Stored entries

════════════════

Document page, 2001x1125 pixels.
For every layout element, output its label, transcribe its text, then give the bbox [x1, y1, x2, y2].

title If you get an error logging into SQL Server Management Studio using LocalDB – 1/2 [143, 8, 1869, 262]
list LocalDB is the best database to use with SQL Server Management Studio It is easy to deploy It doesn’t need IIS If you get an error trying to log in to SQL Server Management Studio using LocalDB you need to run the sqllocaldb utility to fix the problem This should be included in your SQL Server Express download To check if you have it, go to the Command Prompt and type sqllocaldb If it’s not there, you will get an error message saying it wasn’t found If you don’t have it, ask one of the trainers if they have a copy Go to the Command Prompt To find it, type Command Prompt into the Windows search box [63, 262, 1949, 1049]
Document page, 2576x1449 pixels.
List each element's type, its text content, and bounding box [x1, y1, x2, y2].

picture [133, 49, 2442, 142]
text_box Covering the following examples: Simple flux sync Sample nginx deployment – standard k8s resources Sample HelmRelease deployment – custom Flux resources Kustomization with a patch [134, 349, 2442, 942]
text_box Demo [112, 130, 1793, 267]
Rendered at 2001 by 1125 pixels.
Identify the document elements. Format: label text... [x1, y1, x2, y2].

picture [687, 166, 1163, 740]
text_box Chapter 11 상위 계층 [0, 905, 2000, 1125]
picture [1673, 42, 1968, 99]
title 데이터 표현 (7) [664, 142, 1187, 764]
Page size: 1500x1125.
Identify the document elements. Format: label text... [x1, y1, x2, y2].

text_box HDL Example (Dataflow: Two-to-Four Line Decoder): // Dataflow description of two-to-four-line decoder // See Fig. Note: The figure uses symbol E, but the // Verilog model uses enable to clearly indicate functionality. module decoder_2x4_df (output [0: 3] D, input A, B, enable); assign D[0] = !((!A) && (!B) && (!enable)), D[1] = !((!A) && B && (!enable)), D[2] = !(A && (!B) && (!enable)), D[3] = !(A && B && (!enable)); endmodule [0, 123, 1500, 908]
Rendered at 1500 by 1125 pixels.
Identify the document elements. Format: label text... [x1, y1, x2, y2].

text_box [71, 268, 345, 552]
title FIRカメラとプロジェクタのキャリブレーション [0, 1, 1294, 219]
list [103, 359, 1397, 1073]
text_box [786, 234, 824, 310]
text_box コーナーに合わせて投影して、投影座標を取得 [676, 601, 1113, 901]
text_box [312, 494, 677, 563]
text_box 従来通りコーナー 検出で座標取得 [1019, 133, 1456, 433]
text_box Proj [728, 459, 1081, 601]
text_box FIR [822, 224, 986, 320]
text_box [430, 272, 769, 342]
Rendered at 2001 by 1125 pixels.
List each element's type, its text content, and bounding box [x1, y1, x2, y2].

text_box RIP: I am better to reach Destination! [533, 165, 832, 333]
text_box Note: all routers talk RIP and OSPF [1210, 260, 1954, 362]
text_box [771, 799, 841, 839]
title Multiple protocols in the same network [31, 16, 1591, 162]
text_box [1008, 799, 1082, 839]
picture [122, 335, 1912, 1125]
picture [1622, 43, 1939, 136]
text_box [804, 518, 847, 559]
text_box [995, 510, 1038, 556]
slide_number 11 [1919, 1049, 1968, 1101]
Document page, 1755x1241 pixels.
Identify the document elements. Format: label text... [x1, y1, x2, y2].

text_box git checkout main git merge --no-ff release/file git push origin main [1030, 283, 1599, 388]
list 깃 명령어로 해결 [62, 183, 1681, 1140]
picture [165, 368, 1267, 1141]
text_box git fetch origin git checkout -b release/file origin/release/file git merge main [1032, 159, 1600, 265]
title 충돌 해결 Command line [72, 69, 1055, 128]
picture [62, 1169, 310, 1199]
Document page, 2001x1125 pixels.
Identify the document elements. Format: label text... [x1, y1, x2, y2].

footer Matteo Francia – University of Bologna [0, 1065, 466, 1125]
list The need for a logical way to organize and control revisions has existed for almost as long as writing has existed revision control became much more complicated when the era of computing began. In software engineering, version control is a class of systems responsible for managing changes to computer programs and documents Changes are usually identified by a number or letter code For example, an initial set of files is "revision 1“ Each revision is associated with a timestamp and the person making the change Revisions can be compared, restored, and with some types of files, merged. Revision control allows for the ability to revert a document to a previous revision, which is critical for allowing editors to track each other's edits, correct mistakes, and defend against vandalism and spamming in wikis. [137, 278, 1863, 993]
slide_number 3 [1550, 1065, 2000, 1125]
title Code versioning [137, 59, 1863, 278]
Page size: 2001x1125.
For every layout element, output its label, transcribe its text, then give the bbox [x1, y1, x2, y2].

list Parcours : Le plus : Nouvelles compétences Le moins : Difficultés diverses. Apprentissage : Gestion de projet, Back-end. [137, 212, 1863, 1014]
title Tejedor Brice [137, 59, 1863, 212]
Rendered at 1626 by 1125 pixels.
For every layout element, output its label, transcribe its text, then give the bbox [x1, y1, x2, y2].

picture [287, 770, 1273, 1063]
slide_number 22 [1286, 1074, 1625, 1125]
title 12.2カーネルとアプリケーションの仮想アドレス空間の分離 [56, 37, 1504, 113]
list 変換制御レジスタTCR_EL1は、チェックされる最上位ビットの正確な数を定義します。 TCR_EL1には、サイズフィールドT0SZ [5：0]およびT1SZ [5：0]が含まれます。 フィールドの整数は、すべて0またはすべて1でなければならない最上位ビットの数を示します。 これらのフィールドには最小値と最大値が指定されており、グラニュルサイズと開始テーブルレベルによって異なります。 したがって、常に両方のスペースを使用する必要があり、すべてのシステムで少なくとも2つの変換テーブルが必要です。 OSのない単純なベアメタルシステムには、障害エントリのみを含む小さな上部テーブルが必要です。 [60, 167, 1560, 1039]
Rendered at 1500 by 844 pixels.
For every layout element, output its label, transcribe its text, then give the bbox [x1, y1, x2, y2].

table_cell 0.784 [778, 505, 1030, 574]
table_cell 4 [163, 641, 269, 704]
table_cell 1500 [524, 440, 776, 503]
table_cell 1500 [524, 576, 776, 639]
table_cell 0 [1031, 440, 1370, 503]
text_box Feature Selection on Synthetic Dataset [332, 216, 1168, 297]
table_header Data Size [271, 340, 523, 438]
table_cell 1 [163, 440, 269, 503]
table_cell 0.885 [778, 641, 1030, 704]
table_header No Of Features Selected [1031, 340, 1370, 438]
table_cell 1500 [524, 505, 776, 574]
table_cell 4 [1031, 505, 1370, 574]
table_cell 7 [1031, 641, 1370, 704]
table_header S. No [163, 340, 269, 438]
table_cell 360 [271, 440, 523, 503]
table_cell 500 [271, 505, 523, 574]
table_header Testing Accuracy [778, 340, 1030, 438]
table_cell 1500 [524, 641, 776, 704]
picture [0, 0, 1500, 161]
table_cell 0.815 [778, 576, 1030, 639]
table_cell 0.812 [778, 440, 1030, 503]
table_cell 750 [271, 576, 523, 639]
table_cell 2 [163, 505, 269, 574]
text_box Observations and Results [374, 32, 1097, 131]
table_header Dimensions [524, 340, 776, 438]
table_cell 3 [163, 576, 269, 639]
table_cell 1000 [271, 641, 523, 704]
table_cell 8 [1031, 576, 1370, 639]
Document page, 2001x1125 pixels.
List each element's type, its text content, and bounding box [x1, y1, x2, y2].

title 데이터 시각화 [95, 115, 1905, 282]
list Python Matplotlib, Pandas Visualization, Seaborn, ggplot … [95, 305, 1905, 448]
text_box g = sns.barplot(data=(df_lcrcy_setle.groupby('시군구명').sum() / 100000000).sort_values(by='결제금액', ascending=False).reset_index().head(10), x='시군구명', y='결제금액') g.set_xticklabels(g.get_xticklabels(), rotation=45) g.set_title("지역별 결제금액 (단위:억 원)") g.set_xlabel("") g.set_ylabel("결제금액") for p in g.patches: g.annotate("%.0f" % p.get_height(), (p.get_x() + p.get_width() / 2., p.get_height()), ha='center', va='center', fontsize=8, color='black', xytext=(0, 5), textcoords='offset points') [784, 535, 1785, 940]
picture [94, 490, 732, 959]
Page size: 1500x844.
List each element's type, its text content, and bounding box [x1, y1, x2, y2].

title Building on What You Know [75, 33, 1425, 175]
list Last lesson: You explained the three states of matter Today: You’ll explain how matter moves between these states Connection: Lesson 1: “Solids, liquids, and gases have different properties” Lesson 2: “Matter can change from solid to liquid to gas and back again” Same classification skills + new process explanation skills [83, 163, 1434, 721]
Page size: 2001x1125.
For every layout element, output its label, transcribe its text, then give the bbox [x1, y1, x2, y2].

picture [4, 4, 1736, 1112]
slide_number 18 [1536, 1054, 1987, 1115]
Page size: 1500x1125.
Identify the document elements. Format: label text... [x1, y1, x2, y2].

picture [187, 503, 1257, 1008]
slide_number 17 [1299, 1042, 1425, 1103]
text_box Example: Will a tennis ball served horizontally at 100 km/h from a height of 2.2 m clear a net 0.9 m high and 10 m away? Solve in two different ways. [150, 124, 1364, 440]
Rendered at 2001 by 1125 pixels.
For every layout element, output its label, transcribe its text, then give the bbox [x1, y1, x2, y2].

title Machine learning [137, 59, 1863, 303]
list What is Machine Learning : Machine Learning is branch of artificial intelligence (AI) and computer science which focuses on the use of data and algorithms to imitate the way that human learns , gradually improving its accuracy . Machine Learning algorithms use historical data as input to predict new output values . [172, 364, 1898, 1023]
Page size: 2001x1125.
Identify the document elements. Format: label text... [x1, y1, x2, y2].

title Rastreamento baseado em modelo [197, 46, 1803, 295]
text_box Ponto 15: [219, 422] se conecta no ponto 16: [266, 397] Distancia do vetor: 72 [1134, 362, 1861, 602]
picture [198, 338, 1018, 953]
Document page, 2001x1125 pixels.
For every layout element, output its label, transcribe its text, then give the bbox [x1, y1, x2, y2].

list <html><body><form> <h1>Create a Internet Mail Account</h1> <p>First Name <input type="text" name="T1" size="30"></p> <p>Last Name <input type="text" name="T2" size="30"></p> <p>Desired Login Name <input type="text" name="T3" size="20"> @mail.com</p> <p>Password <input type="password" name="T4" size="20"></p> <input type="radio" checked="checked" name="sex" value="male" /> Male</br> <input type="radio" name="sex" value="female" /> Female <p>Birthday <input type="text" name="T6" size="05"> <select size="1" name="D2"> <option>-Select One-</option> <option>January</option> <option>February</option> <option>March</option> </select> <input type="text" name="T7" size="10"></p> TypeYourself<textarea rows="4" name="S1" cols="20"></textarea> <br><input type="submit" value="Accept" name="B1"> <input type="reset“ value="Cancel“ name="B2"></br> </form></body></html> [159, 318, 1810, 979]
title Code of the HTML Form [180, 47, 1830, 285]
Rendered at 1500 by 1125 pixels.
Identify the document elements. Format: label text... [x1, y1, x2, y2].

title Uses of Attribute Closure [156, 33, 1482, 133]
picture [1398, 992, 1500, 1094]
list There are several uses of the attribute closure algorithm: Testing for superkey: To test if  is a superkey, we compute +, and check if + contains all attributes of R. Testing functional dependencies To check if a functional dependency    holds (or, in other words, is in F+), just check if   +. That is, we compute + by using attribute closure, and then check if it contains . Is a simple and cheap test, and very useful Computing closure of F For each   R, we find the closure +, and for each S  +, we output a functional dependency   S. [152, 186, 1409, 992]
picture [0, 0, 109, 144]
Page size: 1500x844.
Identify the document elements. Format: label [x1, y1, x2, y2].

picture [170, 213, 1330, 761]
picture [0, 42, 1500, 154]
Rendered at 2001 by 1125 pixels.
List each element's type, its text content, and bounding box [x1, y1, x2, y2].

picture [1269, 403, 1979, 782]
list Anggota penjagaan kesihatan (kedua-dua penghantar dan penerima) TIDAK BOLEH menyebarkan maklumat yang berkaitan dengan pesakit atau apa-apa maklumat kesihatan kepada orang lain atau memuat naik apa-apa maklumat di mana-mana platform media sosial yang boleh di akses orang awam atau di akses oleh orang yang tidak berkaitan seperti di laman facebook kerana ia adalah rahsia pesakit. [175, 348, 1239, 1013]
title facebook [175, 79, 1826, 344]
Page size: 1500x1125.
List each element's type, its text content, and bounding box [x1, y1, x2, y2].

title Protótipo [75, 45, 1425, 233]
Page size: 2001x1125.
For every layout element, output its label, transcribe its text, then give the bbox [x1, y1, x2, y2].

════════════════

→ ASSIGNED TASK
Your task is to reproduce the entries exactly, starting at the first line and ending with the line containing "Document page, 2576x1449 pixels.".

→ RESULT OF THIS TASK
Document page, 2001x1125 pixels.
For every layout element, output its label, transcribe its text, then give the bbox [x1, y1, x2, y2].

title If you get an error logging into SQL Server Management Studio using LocalDB – 1/2 [143, 8, 1869, 262]
list LocalDB is the best database to use with SQL Server Management Studio It is easy to deploy It doesn’t need IIS If you get an error trying to log in to SQL Server Management Studio using LocalDB you need to run the sqllocaldb utility to fix the problem This should be included in your SQL Server Express download To check if you have it, go to the Command Prompt and type sqllocaldb If it’s not there, you will get an error message saying it wasn’t found If you don’t have it, ask one of the trainers if they have a copy Go to the Command Prompt To find it, type Command Prompt into the Windows search box [63, 262, 1949, 1049]
Document page, 2576x1449 pixels.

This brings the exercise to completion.